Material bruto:
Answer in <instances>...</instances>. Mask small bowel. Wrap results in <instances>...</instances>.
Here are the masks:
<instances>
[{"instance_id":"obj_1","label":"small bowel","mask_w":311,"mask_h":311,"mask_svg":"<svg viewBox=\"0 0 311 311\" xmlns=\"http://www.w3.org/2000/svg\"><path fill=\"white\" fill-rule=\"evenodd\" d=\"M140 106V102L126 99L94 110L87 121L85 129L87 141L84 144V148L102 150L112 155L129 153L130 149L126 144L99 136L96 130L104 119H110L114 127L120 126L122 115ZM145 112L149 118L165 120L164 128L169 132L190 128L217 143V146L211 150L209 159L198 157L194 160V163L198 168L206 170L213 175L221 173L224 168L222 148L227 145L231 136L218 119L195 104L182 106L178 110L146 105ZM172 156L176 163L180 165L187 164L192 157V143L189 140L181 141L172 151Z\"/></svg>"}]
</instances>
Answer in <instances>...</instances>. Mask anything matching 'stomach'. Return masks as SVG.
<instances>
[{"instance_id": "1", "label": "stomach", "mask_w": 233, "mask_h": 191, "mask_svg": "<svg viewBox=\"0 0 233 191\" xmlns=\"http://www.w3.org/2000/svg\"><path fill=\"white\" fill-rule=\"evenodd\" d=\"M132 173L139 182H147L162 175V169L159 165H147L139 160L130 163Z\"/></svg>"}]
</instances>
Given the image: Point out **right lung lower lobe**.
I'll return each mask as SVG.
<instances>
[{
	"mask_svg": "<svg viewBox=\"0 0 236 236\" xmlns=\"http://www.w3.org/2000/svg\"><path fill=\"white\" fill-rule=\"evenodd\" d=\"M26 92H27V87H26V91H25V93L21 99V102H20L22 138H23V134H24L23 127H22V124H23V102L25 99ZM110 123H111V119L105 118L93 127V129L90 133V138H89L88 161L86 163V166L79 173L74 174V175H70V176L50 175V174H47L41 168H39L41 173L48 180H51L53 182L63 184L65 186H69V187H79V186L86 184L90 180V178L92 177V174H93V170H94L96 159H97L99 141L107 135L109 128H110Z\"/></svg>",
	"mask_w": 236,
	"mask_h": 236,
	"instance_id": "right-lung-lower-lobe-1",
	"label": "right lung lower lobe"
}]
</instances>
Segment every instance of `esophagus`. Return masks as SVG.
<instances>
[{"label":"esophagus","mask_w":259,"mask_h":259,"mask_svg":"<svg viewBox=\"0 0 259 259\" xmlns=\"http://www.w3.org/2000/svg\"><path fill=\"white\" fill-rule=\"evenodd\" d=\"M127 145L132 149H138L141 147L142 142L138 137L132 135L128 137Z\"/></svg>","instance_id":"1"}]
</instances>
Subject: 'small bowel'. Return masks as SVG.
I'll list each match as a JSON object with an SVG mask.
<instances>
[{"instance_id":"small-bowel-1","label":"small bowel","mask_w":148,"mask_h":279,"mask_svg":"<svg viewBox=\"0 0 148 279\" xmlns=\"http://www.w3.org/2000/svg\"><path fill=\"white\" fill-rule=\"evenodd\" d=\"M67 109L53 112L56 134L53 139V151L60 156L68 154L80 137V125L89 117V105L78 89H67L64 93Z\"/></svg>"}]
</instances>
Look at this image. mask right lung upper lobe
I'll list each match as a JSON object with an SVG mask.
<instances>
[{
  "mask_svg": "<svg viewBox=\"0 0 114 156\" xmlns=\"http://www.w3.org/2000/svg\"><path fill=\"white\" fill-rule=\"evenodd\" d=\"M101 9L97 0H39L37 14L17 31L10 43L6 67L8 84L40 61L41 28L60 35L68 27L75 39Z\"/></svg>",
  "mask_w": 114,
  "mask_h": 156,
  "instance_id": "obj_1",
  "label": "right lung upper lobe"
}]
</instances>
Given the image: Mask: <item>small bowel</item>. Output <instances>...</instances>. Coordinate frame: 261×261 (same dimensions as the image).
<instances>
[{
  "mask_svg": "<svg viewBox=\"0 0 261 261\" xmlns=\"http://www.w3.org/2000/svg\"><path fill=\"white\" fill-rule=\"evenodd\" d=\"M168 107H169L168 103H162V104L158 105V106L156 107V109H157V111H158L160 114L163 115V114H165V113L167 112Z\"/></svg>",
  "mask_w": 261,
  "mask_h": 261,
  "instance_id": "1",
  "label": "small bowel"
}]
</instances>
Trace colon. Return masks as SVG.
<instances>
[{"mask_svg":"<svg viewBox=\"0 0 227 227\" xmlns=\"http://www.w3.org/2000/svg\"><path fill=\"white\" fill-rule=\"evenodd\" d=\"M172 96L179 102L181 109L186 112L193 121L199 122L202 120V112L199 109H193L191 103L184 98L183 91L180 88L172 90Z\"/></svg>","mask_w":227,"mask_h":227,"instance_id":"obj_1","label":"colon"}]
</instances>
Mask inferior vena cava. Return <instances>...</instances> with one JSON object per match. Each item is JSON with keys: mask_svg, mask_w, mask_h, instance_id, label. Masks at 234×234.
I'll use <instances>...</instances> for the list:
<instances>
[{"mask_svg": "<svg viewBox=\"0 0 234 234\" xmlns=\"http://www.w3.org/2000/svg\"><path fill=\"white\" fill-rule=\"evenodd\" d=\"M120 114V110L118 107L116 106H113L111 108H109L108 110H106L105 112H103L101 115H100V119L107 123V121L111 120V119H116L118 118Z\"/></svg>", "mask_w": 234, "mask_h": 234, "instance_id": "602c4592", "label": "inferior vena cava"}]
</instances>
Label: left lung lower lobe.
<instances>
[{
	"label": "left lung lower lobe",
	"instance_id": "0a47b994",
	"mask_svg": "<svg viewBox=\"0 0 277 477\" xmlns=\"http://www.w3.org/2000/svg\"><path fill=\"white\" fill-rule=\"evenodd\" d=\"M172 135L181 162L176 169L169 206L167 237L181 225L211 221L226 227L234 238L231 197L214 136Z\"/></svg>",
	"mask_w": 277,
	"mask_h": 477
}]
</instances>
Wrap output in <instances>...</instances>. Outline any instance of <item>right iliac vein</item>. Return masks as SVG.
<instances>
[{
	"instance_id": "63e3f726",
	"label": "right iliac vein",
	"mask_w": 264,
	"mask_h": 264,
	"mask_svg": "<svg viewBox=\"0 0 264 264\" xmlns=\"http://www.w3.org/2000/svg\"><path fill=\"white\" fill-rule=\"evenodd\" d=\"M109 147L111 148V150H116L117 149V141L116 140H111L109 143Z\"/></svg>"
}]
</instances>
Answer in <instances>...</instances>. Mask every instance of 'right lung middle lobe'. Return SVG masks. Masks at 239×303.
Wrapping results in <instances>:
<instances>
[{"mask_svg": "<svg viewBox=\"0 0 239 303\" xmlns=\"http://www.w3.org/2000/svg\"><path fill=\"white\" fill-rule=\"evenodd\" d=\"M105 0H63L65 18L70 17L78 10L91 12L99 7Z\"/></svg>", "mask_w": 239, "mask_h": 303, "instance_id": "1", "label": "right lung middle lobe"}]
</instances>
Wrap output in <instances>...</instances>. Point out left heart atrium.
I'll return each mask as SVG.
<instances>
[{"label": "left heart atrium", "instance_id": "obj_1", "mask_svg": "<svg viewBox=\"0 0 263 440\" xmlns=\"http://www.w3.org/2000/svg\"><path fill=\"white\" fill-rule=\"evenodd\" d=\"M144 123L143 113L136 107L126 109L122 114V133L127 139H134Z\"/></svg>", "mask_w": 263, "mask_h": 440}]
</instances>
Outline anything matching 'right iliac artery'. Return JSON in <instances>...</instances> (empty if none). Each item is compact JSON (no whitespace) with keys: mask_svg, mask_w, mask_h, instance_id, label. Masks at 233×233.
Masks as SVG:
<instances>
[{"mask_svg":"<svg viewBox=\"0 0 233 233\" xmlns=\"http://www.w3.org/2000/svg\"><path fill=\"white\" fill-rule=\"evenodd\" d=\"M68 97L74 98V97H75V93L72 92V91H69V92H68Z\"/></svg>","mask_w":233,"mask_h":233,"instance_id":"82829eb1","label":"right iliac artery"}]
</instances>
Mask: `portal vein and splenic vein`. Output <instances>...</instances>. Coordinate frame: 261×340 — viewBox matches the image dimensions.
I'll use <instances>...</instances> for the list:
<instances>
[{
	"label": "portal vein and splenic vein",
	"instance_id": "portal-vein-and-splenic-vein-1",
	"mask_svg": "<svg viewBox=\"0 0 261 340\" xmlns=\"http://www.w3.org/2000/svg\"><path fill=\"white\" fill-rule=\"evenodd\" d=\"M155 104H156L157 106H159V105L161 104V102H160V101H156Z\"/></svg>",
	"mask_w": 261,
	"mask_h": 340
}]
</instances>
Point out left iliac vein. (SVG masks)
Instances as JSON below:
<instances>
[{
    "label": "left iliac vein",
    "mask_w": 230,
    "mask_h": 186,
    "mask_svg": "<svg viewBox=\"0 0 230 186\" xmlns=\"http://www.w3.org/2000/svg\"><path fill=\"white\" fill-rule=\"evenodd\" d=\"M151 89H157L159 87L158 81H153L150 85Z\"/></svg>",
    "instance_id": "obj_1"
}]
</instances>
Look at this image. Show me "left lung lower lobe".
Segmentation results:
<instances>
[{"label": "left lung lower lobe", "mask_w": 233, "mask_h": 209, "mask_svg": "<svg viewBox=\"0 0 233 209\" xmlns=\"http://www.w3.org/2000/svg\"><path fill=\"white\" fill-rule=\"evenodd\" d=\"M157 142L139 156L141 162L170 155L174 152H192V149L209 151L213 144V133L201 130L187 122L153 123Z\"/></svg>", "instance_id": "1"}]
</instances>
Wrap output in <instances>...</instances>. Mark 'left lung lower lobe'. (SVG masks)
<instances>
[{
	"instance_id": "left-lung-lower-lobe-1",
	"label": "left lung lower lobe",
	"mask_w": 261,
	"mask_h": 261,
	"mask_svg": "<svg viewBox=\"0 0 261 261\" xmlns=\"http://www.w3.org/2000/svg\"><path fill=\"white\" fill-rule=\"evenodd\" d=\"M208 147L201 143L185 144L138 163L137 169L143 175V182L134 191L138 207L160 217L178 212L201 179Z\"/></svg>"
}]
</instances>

Objetivo do exercício: Devolva, sem qualquer alteração, as linhas do material a partir daquela que contém "Look at this image. Show" até o final do material, incluindo ambas as extremidades.

Resposta ao exercício:
Look at this image. Show me "left lung lower lobe".
Segmentation results:
<instances>
[{"label": "left lung lower lobe", "mask_w": 233, "mask_h": 209, "mask_svg": "<svg viewBox=\"0 0 233 209\" xmlns=\"http://www.w3.org/2000/svg\"><path fill=\"white\" fill-rule=\"evenodd\" d=\"M157 142L139 156L141 162L170 155L174 152H192V149L209 151L213 144V133L201 130L187 122L153 123Z\"/></svg>", "instance_id": "1"}]
</instances>
Wrap output in <instances>...</instances>. Mark 'left lung lower lobe'. (SVG masks)
<instances>
[{
	"instance_id": "left-lung-lower-lobe-1",
	"label": "left lung lower lobe",
	"mask_w": 261,
	"mask_h": 261,
	"mask_svg": "<svg viewBox=\"0 0 261 261\" xmlns=\"http://www.w3.org/2000/svg\"><path fill=\"white\" fill-rule=\"evenodd\" d=\"M208 147L201 143L185 144L138 163L137 169L143 175V182L134 191L138 207L160 217L178 212L201 179Z\"/></svg>"
}]
</instances>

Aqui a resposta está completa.